__Exercise aim__: Copy the passage of the rectal cancer referral text word for word, from "Conclusions" to "to be successful.".

__Extracted text__:
##########

Results of our study also demonstrate that there a potential role for physician education in improving treatment for rectal cancer cases. One GS indicated that his/her practice of referring all rectal cancer cases to a colorectal surgeon stems from advice he/she received during residency training. Additionally, GIs and GSs were unclear about surgical volume levels that reflect sufficient experience with rectal cancer resection and few GSs discussed the volume-outcome relationship within their own practice. It may be beneficial to present GSs with volume and outcome data of their own practice as well as that of specialists at high volume centers.

Our study was limited to GIs and GSs in Iowa and therefore our findings may not be generalizable to other states or regions. Although we were able to recruit participants from various community settings and practice types, there is low representation of urban GSs in this study. Specifically, understanding the referral decision making among urban providers may provide insight into the observation that many patients travel past a higher-volume center to undergo surgery at a low-volume hospital for surgically complex diseases.28 Additionally, GSs reported an average of 9 rectal cancer resections per year. As a comparison, the Leapfrog Group has established a minimum surgeon volume standard of 6 annual rectal cancer resections.29 While this volume is self-reported, it is possible that our GS population have a relatively high case-volume compared to community GSs in general which may explain their tendency to keep rectal cancer cases as opposed to referring out. Some respondents indicated that their first referral is to an oncologist, who then makes subsequent treatment referrals. While our previous studies have found that the bulk of rectal cancer diagnoses (94%) were made by GIs and GS,19 including oncologists in our study population would have increased the richness of our observations. The authors of this study are employed by an academic institution and the clinicians are colorectal surgeons so it is possible that our interpretation of the data lead to results which placed cancer treatments by specialists or at high-volume centers in a more positive light. However, these baseline attitudes pertain more to our a priori assumptions than the goal of the study which was to understand how providers in the community refer patients with rectal cancer.

Conclusions

Community-based GSs in Iowa typically referred more complex patients and rectal cancer cases, especially those with low tumors, to colorectal surgeons for surgical resection. However, GIs expressed a preference to refer all rectal cancer patients to colorectal surgeons. These differences in referral patterns may lead to urban-rural disparities in the treatment of rectal cancer. Both GIs and GSs discussed the pressure of maintaining existing referral pathways and keeping patients within their healthcare system when making referrals for rectal cancer. Efforts to increase guideline recommended surgical care for rectal cancer may need to break these practice patterns in order to be successful.

Disclosure and acknowledgement:

The authors report no proprietary or commercial interest in any product mentioned or concept discussed in this article. This work was supported by the National Institutes of Health (NIH)/National Cancer Institute (NCI) contract number HHSN261201300020I (M.E.C., A.R.K.), NIH grant T32 CA 148062 (PI: R.J.W.), and NIH/NCI P30 CA086862.

##########

__Data under study__:
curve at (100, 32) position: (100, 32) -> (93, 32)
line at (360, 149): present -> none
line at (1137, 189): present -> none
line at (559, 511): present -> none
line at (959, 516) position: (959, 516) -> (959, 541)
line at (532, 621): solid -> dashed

##########

__Problem solution__:
Conclusions

Community-based GSs in Iowa typically referred more complex patients and rectal cancer cases, especially those with low tumors, to colorectal surgeons for surgical resection. However, GIs expressed a preference to refer all rectal cancer patients to colorectal surgeons. These differences in referral patterns may lead to urban-rural disparities in the treatment of rectal cancer. Both GIs and GSs discussed the pressure of maintaining existing referral pathways and keeping patients within their healthcare system when making referrals for rectal cancer. Efforts to increase guideline recommended surgical care for rectal cancer may need to break these practice patterns in order to be successful.